(What this task involves)
Please set down, exactly as written, the line containing "1154 123 5980" and every line after it through the end of the records.

(Records to process)

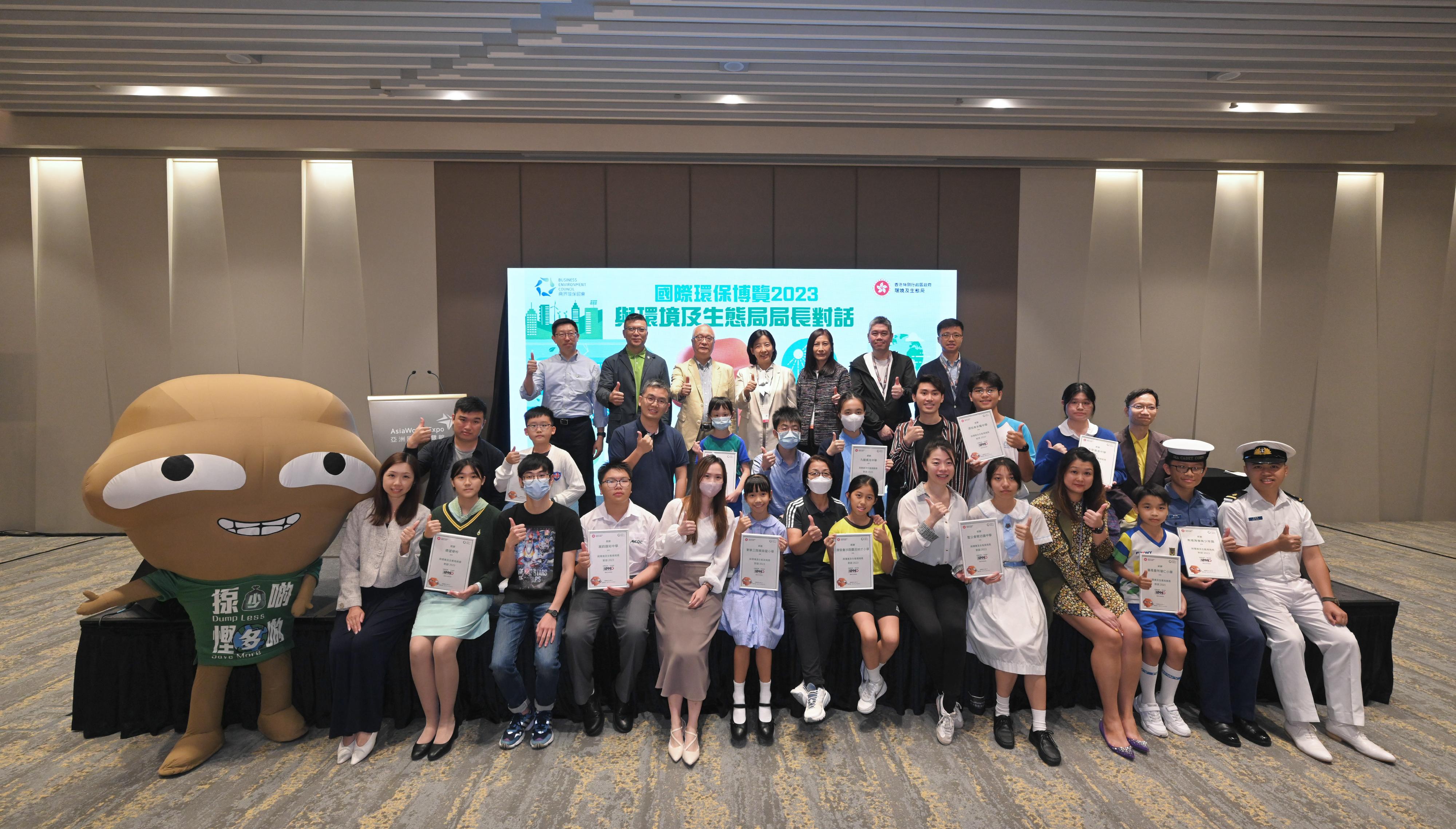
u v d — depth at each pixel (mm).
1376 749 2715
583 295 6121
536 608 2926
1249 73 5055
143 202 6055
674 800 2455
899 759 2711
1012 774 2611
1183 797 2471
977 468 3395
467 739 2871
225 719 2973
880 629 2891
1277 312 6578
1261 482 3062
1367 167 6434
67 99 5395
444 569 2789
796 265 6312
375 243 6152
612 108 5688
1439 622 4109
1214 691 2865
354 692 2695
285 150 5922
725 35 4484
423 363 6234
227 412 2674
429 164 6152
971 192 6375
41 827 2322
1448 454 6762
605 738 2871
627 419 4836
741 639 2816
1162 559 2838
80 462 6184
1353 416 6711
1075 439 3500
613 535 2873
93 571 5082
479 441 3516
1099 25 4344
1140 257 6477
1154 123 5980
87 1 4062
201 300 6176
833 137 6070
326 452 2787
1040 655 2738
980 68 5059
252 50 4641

(Result of the exercise)
1154 123 5980
87 1 4062
201 300 6176
833 137 6070
326 452 2787
1040 655 2738
980 68 5059
252 50 4641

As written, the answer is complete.